Question

For this discussion item, please watch the following talk and summarize what you found to be the most important or interesting points. The first half will cover some of the mathematical techniques covered in this unit’s reading and the second half some of the data management challenges in an industrial-scale recommendation system.

Music Recommendations at Scale with Spark - Christopher Johnson (Spotify)
Duration: 26:29
User: n/a - Added: 7/17/14
YouTube URL: http://www.youtube.com/watch?v=3LBgiFch4_g

Answer

The Spark Summit 2014 talk mainly focused on Spotify’s recommender system and I would like to cover some important or interest points from it. A good recommender system is to provide users with recommendations that are attractive and interesting to them. Spotify collects users’ song history, playlists, favorites/likes, purchase history, and other information. They then analyzes all the information collected in the database to form a recommender system with recommendations that match with each individual user’s interests. Spotify has four categories of recommendations from its millions of songs: personalized recommendations, radio songs, related artist songs, and songs that are now playing.

Spotify recommender system mainly adopts implicit matrix factorization method. Unlike the explicit matrix factorization method which relies on users’ explicit movie ratings from one star to five stars, Spotify implicitly uses users’ listening history to infer what songs they like. They use binary tags of 1 or 0 to indicate whether the user has streamed the song at least once or never streamed the song. Then, the total number of streams is used as the weights to minimize the weighted root mean square error (RMSE).

Spotify applies the alternating least squares (ALS) to their recommender system. ALS algorithm factorizes the given matrix (database) into two factor matrices so that the product of the two factor matrices is approximately equal to the original matrix. In order to find the two factor matrices, the system alternates back and forth between them and solves the least square regression.

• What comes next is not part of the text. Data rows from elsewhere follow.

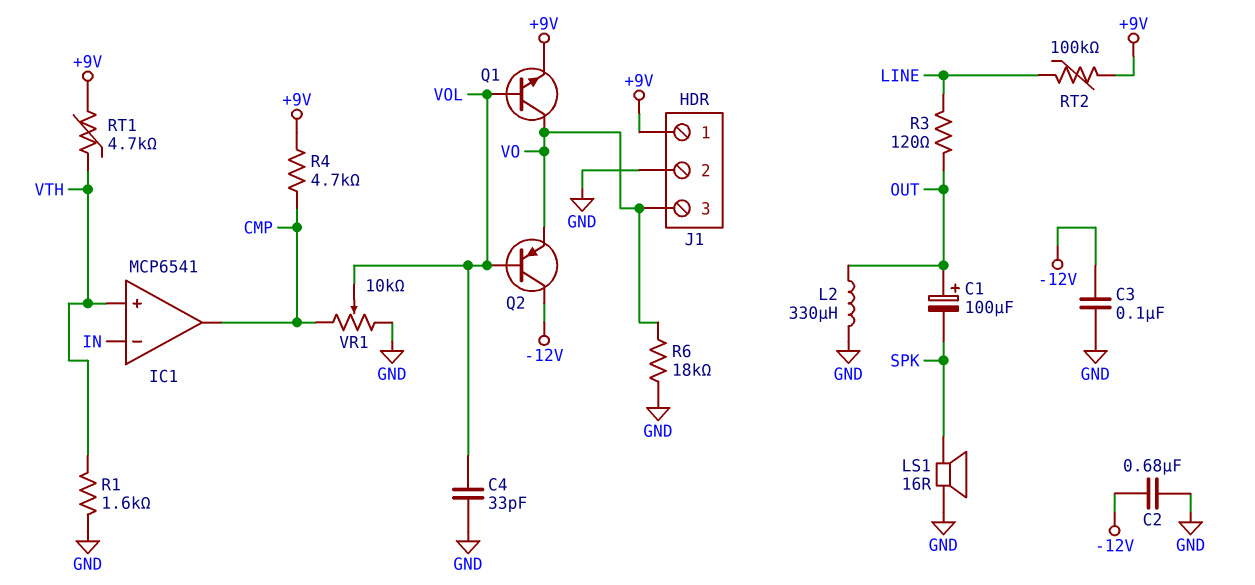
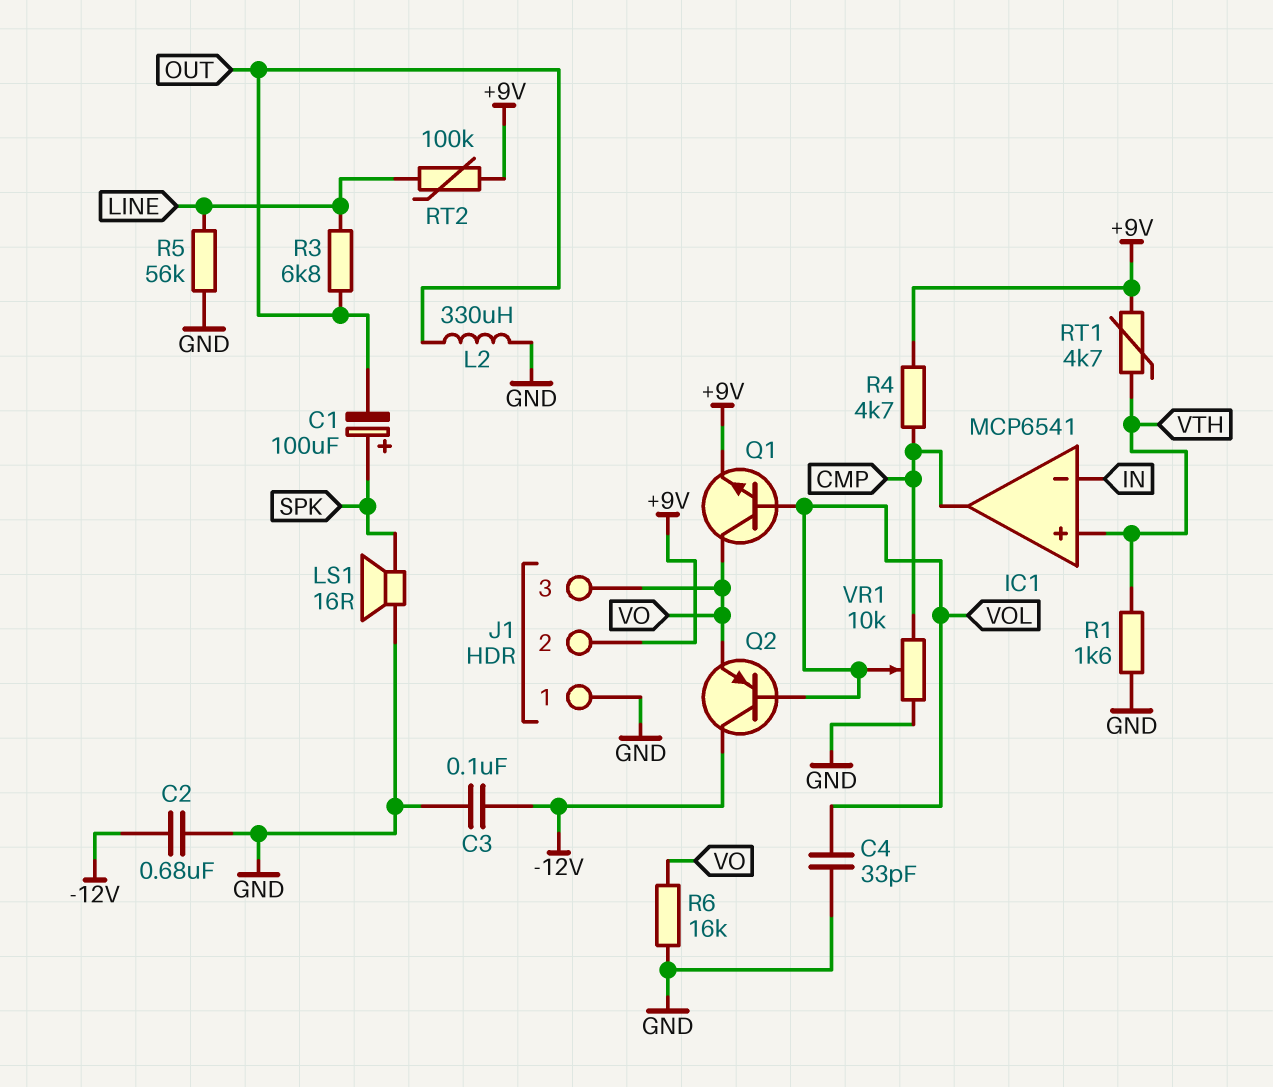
C1: 100uF (plus OUT, minus SPK) -> 100uF (plus SPK, minus OUT)
J1 pin 1: +9V -> GND
J1 pin 2: GND -> +9V
R3: 120 (LINE, OUT) -> 6.8k (LINE, OUT)
R5: none -> 56k (GND, LINE)
R6: 18k (GND, VO) -> 16k (GND, VO)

Another interesting thing is that Spotify first used Hadoop to generate its recommender system, but switched to Spark in 2014. The difficulty of using Hadoop is that when the database becomes huge, Hadoop cannot be executed smoothly and takes up too much memory. Spark is faster and consumes less memory by loading the rating matrix into cache memory (RAM). It uses a method called full gridify. Full gridify decomposes a huge matrix into many small blocks, loads them into memory, caches them, and joins related matrices for processing and solving.

In the video, the presenter also mentioned a method called half gridify, which works faster than full gridify. However, if the dimension of the original matrix (the database) is too large, half gridify may break. As a result, Spotify’s recommender system eventually uses the full gridify approach, which takes about 3.5hrs processing time and is much faster than that of using Hadoop, which is 10hrs.